SwarmRouter exposes the same task-execution helpers regardless of which architecture is selected.
router = SwarmRouter(swarm_type="SequentialWorkflow", agents=agents)

# Sequential batch
tasks = [
    "Summarize the 2026 AI hardware market.",
    "Summarize the 2026 AI software market.",
    "Summarize the 2026 AI services market.",
]
sequential_results = router.batch_run(tasks)

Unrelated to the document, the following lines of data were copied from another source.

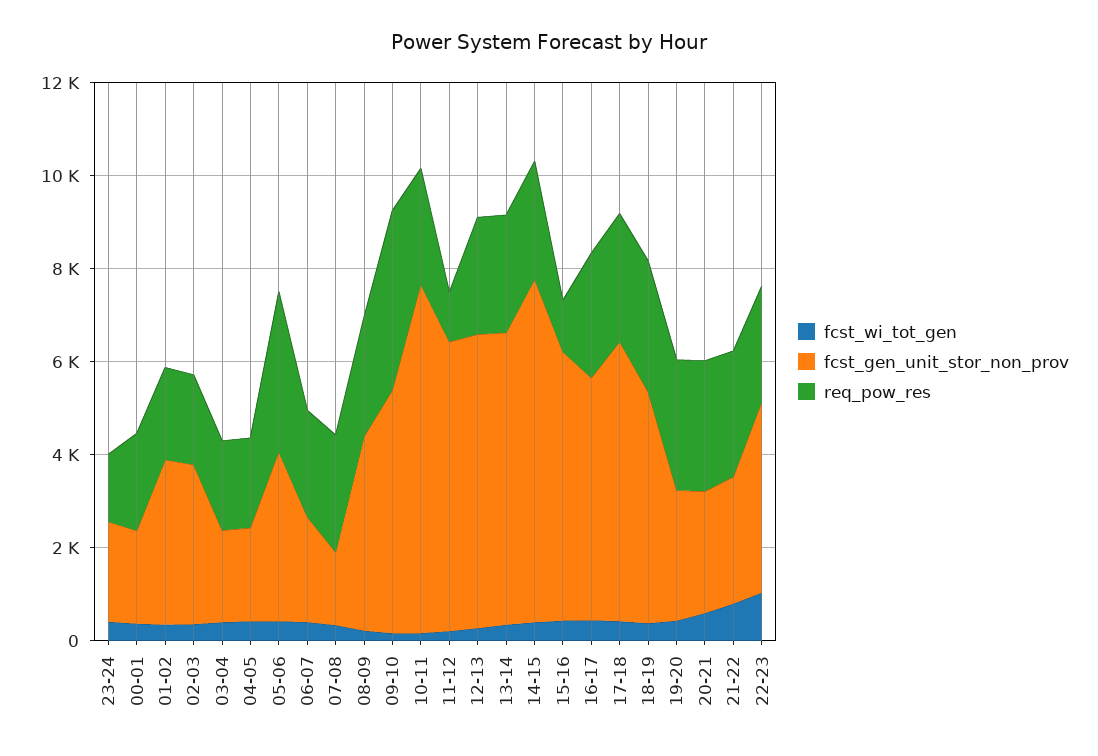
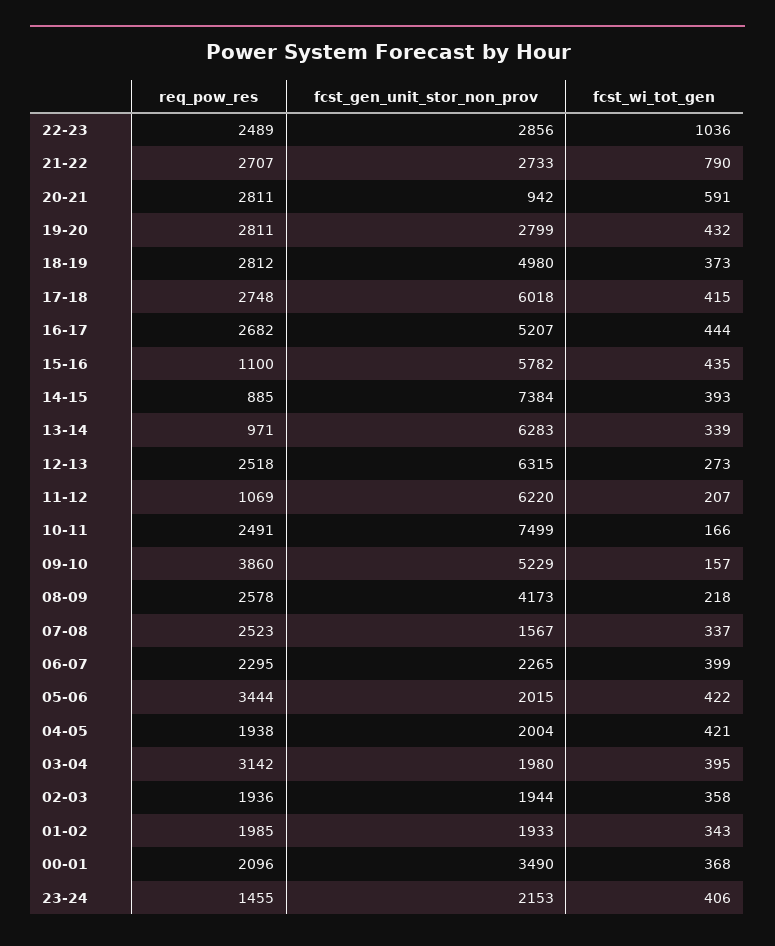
  {
    "fcst_wi_tot_gen": {
      "23-24": 406,
      "00-01": 368,
      "01-02": 343,
      "02-03": 358,
      "03-04": 395,
      "04-05": 421,
      "05-06": 422,
      "06-07": 399,
      "07-08": 337,
      "08-09": 218,
      "09-10": 157,
      "10-11": 166,
      "11-12": 207,
      "12-13": 273,
      "13-14": 339,
      "14-15": 393,
      "15-16": 435,
      "16-17": 444,
      "17-18": 415,
      "18-19": 373,
      "19-20": 432,
      "20-21": 591,
      "21-22": 790,
      "22-23": 1036
    },
    "fcst_gen_unit_stor_non_prov": {
      "23-24": 2153,
-     "00-01": 2000,
+     "00-01": 3490,
-     "01-02": 3500,
+     "01-02": 1933,
-     "02-03": 3500,
+     "02-03": 1944,
      "03-04": 1980,
      "04-05": 2004,
-     "05-06": 3500,
+     "05-06": 2015,
      "06-07": 2265,
      "07-08": 1567,
      "08-09": 4173,
      "09-10": 5229,
      "10-11": 7499,
      "11-12": 6220,
      "12-13": 6315,
      "13-14": 6283,
      "14-15": 7384,
      "15-16": 5782,
      "16-17": 5207,
      "17-18": 6018,
      "18-19": 4980,
      "19-20": 2799,
-     "20-21": 2500,
+     "20-21": 942,
      "21-22": 2733,
-     "22-23": 4000
+     "22-23": 2856
    },
    "req_pow_res": {
      "23-24": 1455,
      "00-01": 2096,
      "01-02": 1985,
      "02-03": 1936,
-     "03-04": 2000,
+     "03-04": 3142,
      "04-05": 1938,
      "05-06": 3444,
      "06-07": 2295,
      "07-08": 2523,
      "08-09": 2578,
      "09-10": 3860,
      "10-11": 2491,
      "11-12": 1069,
      "12-13": 2518,
-     "13-14": 2500,
+     "13-14": 971,
-     "14-15": 2500,
+     "14-15": 885,
      "15-16": 1100,
      "16-17": 2682,
      "17-18": 2748,
      "18-19": 2812,
      "19-20": 2811,
      "20-21": 2811,
      "21-22": 2707,
      "22-23": 2489
    }
  }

# Single task in a separate thread
threaded_result = router.concurrent_run(
    "Summarize the 2026 generative-AI consumer landscape."
)

Choosing a swarm_type

Situationswarm_type
Linear A → B → C pipeline"SequentialWorkflow"
Same task, many agents at once"ConcurrentWorkflow"
Mix of sequential + parallel via DSL"AgentRearrange"
Multiple models, one synthesized answer"MixtureOfAgents"
Director delegates to specialists"HierarchicalSwarm"
Deep multi-loop analysis"HeavySwarm"
Round-table discussion / brainstorming"GroupChat"
Discrete consensus answer"MajorityVoting"
Adversarial debate with a judge"DebateWithJudge"
Council deliberates, judge rules"CouncilAsAJudge"
Round-robin task distribution"RoundRobin"
Batched grid execution"BatchedGridWorkflow"
LLM-driven council decisions"LLMCouncil"
Task-aware routing to one agent"MultiAgentRouter"

What to Avoid

  • Don’t add the aggregator to agents when using MixtureOfAgents — pass it via the dedicated aggregator_agent kwarg so it isn’t also run as a worker.
  • Don’t omit rearrange_flow when using AgentRearrange — it is required and validated at construction time.
  • Don’t reuse a SwarmRouter across unrelated tasks expecting clean state — construct a new one per logical job, or reset its internal conversation between runs.